The crisis this week from the near collapse of two hedge funds managed by Bear Stearns stems directly from the slumping housing market and the fallout from loose lending practices that showered money on people with weak, or subprime, credit, leaving many of them struggling to stay in their homes.
’03 was an extremely overheated market, we’re paying for it now. This should be the last of it, in late ’05 the investors pulled out, then the resale as customers try to off load the debt that way now the foreclosure wave is hitting. This is usually the last in the slump. Thankfully I’m still employed and attrition has meant we’ve not laid off. Praise the Lord for His provision.
On the bright side:
— Private investors bear the entire credit loss
— Orderly unwinding, with no government arm-twisting or other involvement
— The burned hand teaches best
the housing bubble will be yet another artifact of the Bush Regime that my children will be paying for
The blame sits more squarely on Alan Greenspan and his artificially cheap credit policies. Under Clinton, this manifested itself in the dot-com bubble. Under Bush, it’s housing.
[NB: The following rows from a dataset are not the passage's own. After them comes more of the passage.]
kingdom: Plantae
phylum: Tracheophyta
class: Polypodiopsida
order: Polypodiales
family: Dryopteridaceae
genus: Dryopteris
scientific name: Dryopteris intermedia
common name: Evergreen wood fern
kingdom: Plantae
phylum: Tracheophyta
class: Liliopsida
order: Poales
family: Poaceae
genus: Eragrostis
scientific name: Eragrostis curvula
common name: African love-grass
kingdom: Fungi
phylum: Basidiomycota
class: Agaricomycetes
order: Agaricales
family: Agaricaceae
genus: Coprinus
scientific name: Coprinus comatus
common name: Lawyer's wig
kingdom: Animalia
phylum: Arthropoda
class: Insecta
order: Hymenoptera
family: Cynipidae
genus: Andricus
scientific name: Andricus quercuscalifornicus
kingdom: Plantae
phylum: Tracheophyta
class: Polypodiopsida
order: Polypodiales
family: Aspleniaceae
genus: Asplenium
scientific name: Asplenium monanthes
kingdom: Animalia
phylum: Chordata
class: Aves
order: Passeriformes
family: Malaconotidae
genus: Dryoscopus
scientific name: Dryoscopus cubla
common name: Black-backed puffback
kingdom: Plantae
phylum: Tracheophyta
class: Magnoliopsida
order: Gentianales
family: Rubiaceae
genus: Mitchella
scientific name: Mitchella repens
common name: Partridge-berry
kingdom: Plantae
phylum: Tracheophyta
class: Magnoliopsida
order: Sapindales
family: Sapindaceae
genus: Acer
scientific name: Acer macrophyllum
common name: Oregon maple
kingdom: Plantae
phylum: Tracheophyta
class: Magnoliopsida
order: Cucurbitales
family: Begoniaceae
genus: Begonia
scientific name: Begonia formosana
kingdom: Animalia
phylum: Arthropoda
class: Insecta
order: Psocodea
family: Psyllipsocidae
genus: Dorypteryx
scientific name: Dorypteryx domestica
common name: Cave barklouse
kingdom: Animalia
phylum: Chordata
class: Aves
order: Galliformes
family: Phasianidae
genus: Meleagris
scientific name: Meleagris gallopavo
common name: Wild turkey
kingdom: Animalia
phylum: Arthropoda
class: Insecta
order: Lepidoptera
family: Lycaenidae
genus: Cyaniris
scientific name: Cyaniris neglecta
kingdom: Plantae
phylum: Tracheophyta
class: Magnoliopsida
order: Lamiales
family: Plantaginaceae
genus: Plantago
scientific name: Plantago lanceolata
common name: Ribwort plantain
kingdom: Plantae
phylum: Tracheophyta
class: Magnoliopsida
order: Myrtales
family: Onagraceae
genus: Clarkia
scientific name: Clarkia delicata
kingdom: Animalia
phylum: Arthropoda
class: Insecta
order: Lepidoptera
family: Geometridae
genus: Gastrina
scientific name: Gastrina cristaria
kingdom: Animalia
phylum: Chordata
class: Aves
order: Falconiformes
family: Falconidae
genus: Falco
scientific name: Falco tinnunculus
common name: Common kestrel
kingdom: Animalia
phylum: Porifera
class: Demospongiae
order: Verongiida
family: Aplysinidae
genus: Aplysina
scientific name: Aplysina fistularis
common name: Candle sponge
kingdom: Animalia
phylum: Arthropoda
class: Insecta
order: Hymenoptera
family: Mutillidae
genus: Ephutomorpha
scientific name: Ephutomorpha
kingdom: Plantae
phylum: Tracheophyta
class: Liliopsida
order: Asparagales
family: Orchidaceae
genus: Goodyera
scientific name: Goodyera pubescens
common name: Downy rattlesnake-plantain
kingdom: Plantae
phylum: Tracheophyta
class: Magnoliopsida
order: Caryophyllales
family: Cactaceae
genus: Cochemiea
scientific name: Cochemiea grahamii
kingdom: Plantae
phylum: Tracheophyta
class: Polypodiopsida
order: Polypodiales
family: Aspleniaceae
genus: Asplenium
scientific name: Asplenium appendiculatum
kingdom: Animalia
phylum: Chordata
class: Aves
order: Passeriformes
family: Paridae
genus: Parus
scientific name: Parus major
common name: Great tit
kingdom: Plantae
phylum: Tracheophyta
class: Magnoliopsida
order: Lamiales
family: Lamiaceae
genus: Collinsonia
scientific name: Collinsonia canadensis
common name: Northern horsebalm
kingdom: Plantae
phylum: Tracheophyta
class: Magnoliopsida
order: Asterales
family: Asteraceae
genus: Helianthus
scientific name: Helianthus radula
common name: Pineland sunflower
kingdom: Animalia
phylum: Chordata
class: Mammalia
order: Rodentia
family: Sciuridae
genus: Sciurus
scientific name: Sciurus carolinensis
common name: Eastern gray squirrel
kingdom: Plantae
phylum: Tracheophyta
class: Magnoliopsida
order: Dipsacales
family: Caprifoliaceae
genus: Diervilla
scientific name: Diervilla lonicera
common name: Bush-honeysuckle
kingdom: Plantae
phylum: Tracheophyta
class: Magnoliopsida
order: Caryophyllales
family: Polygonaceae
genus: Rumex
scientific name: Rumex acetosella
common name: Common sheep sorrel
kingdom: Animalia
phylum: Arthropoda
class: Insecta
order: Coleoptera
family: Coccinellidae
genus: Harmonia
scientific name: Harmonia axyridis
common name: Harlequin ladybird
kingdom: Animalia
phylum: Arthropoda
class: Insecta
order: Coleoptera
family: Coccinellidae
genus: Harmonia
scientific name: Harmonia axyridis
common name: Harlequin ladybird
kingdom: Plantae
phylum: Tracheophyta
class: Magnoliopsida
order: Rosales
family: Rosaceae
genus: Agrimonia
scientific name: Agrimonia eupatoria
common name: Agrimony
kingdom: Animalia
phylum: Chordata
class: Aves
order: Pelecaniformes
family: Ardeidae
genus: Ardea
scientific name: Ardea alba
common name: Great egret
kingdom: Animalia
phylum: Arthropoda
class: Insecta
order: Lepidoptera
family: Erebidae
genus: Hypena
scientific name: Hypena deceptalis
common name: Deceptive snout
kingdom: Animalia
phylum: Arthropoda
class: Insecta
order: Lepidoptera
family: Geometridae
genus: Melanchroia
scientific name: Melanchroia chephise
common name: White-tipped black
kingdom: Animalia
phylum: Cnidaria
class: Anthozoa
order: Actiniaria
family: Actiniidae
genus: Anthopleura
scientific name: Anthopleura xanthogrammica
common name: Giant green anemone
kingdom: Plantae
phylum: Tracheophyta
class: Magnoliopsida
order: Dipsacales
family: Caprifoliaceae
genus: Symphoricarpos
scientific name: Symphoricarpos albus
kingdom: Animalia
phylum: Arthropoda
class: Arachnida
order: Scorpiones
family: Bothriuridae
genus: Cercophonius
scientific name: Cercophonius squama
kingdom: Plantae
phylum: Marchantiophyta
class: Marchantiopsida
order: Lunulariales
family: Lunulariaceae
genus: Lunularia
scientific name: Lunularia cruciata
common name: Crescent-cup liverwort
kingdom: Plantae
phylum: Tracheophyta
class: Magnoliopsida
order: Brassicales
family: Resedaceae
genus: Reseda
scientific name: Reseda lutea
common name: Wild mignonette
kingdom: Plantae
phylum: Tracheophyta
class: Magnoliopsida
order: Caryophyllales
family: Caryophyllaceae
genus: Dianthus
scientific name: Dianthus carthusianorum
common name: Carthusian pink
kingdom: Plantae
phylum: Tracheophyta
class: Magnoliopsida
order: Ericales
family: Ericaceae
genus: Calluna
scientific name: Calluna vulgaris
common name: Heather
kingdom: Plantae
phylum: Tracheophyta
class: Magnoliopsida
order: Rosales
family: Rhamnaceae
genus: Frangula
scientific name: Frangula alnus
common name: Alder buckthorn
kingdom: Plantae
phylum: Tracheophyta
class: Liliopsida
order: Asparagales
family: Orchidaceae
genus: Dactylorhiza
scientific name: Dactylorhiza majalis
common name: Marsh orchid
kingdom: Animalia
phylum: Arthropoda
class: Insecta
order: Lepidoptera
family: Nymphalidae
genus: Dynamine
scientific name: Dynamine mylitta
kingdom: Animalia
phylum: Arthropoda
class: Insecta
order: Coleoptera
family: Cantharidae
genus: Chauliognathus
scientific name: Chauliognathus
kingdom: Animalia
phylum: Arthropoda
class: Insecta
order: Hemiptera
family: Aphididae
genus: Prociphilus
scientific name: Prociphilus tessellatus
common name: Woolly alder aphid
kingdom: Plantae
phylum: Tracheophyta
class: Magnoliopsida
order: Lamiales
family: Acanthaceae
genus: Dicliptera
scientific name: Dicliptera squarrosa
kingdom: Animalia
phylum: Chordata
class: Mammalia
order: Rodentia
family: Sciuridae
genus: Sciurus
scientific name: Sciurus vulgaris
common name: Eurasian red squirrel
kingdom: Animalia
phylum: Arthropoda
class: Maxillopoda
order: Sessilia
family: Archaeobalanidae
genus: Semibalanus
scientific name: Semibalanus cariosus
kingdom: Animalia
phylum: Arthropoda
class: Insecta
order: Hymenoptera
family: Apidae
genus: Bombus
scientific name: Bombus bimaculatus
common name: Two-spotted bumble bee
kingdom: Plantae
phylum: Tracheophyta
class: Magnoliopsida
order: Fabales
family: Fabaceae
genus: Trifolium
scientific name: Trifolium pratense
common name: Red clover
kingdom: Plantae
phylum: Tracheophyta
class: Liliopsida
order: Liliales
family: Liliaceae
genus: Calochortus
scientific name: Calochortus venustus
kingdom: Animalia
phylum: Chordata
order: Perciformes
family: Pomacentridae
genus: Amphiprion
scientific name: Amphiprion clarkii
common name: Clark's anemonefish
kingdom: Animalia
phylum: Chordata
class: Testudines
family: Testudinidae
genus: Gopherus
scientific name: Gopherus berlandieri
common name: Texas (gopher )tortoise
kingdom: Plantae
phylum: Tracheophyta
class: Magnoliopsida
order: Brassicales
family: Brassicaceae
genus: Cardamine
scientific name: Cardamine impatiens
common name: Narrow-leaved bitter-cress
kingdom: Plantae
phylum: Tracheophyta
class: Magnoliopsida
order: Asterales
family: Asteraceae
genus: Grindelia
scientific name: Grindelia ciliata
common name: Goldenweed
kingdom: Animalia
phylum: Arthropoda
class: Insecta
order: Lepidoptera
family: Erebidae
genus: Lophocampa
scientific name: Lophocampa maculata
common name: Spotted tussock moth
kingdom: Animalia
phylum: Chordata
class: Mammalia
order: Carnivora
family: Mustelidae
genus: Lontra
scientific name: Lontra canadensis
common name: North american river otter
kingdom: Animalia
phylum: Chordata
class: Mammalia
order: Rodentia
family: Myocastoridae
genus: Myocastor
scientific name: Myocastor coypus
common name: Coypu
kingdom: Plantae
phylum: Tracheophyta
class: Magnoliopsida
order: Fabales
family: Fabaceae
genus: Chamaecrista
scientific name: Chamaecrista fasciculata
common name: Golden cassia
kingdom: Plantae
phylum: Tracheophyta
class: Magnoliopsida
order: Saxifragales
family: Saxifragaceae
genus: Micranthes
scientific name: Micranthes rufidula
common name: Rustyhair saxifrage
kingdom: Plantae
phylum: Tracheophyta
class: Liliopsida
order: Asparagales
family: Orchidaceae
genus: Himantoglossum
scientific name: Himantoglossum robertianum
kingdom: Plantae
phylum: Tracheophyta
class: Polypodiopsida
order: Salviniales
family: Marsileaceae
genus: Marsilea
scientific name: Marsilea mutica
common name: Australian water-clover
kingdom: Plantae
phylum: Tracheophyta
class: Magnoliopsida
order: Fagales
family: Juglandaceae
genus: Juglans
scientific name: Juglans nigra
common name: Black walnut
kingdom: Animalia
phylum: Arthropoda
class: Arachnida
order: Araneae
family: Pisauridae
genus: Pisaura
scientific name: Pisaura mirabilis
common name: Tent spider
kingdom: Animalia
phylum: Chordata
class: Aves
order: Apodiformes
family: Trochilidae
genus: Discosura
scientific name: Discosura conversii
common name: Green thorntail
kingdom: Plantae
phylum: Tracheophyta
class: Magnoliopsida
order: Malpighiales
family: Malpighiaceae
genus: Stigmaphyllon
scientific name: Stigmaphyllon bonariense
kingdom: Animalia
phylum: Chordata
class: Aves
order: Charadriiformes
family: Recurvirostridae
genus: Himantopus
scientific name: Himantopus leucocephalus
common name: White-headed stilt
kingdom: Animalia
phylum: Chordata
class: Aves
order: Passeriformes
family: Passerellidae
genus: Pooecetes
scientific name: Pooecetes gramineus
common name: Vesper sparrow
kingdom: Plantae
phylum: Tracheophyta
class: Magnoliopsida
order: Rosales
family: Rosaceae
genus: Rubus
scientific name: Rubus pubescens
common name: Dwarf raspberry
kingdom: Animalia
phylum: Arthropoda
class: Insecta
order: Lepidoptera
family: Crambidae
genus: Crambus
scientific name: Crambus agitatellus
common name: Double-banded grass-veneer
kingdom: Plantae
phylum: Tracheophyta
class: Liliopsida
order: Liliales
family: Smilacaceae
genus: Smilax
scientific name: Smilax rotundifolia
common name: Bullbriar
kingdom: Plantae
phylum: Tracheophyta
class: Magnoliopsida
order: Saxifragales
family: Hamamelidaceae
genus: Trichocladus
Regular T19 readers will know I take a dim view of President Bush. But Bush’s role in the housing bubble is largely indirect. We have had a long economic expansion. Lulled by that expansion, lenders have become complacent about credit risk—the risk that borrowers will not repay their loans as agreed. Lenders have made more and more loans to weak borrowers. Lenders have also charged interest rates too low to cover the risk of default. The result is a flood of lending that has encouraged firms and individuals to take one more debt—debt that will become painful if interest rates rise or the economy falters. In the housing market, interest-only loans—with lower monthly payments designed to let homebuyers buy more house than they could otherwise afford—typify this complacency. So do business loans so cheap that firms borrow to do things they would not normally bother with.
Lower credit standards and unrealistically low interest rates may partly reflect the Fed’s monetary policy. But the Fed controls only short-term interest rates. Market forces set the sort of intermediate and long-term interest rates used to price mortgages.
Here’s a numerical example of how lenders are underpricing credit. Over the past two decades, Bonds rated BB+ (the high end of the junk-bond market) have paid interest at a rate 5.4 percentage points higher than U.S. Treasury securities. Thus if the Treasury had to pay 5% interest, BB+-rated lenders had to pay 10.4%. But BB+ lenders can now borrow at just 2.6 percentage points higher than the Treasury. Lenders are charging only half as much for the extra risk involved in lending to weak BB+ firms instead of to the Treasury.
This is madness. It results mostly because lenders act as though the good times will never end. They will. They always do. And (painful though it may be) it’s just as well that they do. By correcting financial and economic foolishness, economic downturns help keep the economy efficient.